Disable “right-click” on your website so no one can right-click and “save” the image.
None of these options is fail-safe. Like I said if someone really wants your image, they’re gonna get it. But a combination of these methods will help protect you.
Let’s clear something up here. When someone pays you for a picture you are not selling the picture. You are not selling your copyright. You are selling a license for that person to use your picture in a specific way. Unless, it’s specified in a contract, or you are a work-for-hire photographer (that’s another blog for another day), you retain the copyright. Now a photographer can sell their copyright; but that will net him much more money than a license.
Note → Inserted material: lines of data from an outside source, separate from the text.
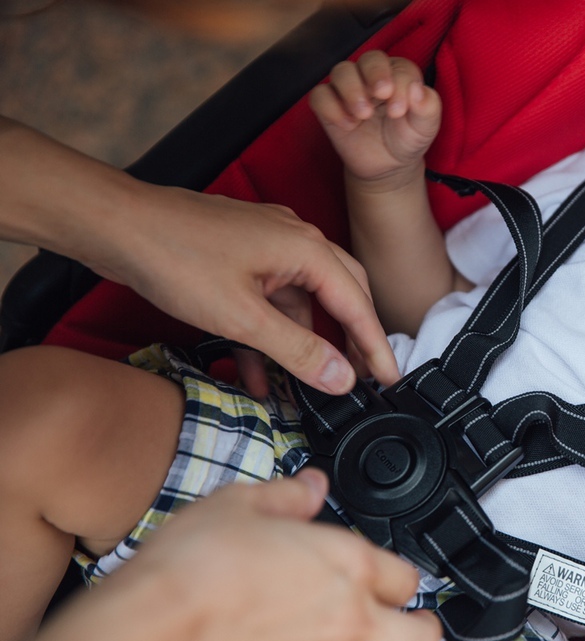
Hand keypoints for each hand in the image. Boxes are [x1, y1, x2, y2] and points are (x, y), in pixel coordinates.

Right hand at [2, 470, 440, 640]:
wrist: (155, 624)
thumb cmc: (194, 567)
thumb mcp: (241, 503)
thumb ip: (288, 494)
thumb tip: (311, 485)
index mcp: (347, 564)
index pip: (408, 577)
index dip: (402, 579)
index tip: (392, 581)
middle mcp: (349, 619)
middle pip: (424, 638)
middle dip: (423, 632)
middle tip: (411, 628)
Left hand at [91, 185, 400, 395]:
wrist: (114, 225)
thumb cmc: (172, 256)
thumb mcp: (242, 317)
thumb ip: (297, 350)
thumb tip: (342, 376)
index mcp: (306, 249)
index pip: (358, 305)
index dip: (375, 347)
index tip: (390, 379)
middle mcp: (294, 241)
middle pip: (341, 297)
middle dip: (351, 342)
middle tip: (363, 380)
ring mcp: (267, 246)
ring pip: (302, 303)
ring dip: (304, 346)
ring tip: (304, 389)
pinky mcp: (242, 256)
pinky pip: (271, 300)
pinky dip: (271, 335)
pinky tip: (259, 372)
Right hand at [310, 51, 441, 184]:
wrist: (388, 166)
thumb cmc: (407, 138)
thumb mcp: (425, 127)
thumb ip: (428, 107)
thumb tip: (418, 89)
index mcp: (399, 75)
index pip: (399, 68)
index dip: (400, 84)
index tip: (399, 110)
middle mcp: (372, 76)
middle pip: (369, 59)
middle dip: (375, 74)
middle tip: (381, 95)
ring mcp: (349, 89)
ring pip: (341, 71)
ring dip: (351, 89)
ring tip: (363, 115)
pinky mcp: (330, 106)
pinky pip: (320, 96)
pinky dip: (330, 107)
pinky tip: (347, 125)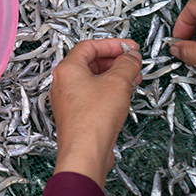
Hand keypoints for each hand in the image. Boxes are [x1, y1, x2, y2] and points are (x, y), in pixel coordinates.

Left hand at [49, 39, 142, 187]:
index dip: (112, 44)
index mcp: (67, 69)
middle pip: (89, 62)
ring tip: (133, 80)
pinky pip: (92, 95)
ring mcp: (67, 100)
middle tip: (133, 63)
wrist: (85, 151)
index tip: (130, 47)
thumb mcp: (118, 82)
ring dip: (114, 76)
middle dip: (114, 60)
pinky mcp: (75, 115)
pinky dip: (108, 91)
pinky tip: (123, 96)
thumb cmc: (93, 119)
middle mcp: (62, 83)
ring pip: (92, 80)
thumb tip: (132, 57)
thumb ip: (127, 64)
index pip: (89, 46)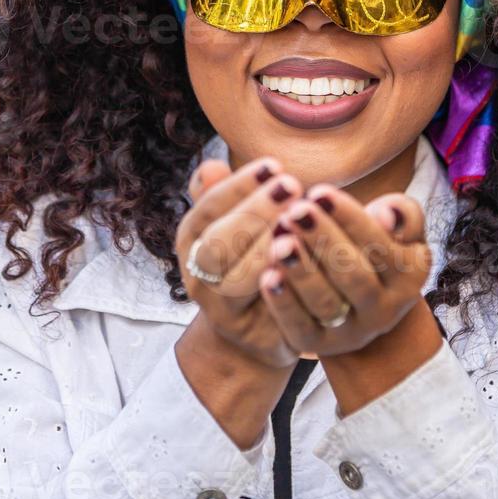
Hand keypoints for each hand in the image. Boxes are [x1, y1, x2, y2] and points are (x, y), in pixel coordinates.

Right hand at [174, 155, 305, 368]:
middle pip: (217, 243)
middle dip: (254, 211)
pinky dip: (283, 283)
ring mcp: (219, 309)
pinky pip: (265, 310)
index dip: (240, 186)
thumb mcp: (233, 224)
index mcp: (192, 239)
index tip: (274, 165)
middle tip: (292, 184)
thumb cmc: (249, 260)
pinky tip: (306, 258)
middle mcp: (197, 275)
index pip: (208, 208)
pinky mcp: (249, 334)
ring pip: (236, 280)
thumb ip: (226, 196)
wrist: (256, 330)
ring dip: (266, 247)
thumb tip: (211, 164)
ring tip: (299, 218)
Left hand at [258, 185, 429, 357]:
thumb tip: (387, 214)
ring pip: (326, 303)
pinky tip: (267, 275)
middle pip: (354, 276)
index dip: (350, 218)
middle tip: (295, 211)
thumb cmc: (374, 248)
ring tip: (279, 240)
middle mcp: (385, 309)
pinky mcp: (317, 345)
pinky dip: (283, 302)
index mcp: (409, 276)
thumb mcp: (399, 230)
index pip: (381, 245)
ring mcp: (351, 332)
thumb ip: (402, 213)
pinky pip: (299, 327)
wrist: (359, 306)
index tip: (319, 192)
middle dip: (324, 241)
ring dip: (302, 270)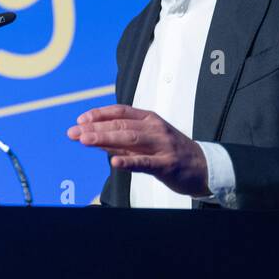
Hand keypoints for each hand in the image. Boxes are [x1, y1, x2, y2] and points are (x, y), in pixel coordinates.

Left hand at [66, 105, 210, 197]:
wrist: (204, 167)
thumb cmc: (171, 152)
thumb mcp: (146, 141)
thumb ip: (120, 140)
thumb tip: (93, 137)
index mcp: (149, 119)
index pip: (120, 112)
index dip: (98, 114)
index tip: (80, 120)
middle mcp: (155, 128)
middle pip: (120, 125)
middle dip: (94, 128)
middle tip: (73, 132)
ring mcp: (162, 146)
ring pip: (130, 139)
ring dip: (105, 139)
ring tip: (85, 140)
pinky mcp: (167, 164)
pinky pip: (146, 162)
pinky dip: (129, 161)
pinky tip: (114, 162)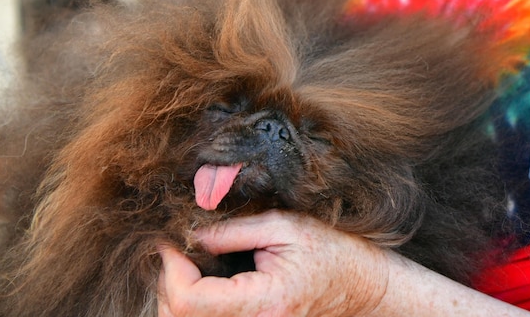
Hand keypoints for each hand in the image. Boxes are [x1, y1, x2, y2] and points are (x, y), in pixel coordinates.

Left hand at [157, 210, 388, 316]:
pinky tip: (202, 280)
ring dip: (177, 294)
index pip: (190, 302)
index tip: (169, 242)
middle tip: (178, 249)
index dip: (170, 270)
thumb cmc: (331, 250)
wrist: (361, 284)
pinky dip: (193, 304)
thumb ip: (234, 231)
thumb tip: (190, 233)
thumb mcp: (284, 226)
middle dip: (169, 280)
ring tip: (190, 262)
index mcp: (263, 301)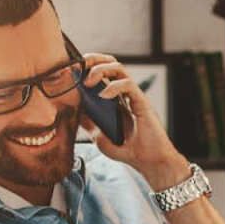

I use watermarks sparingly. I think they distract from the image. But something David Hobby wrote in 2007 has always stuck with me:
“The first thing I would do would be to lose the arty signatures embedded within the photos. Very “Buck’s County Arts and Crafts Show,” IMO. You want to be aiming higher than that. If you feel you must stick your name into the image area, make it very small, in a bottom corner, with a “©” symbol (created with an option “g”).”
Actually, the copyright symbol doesn’t even have to appear on your image to be protected. (source: ASMP Copyright Primer; link below)
I know this has been a long blog post. But it’s important. I’m not an attorney, so take this advice as a starting point only. And please check out the helpful links below. Those links have links within them that you should follow.
Look, you spent thousands of dollars on gear and all your free time taking and editing pictures. Why not protect them?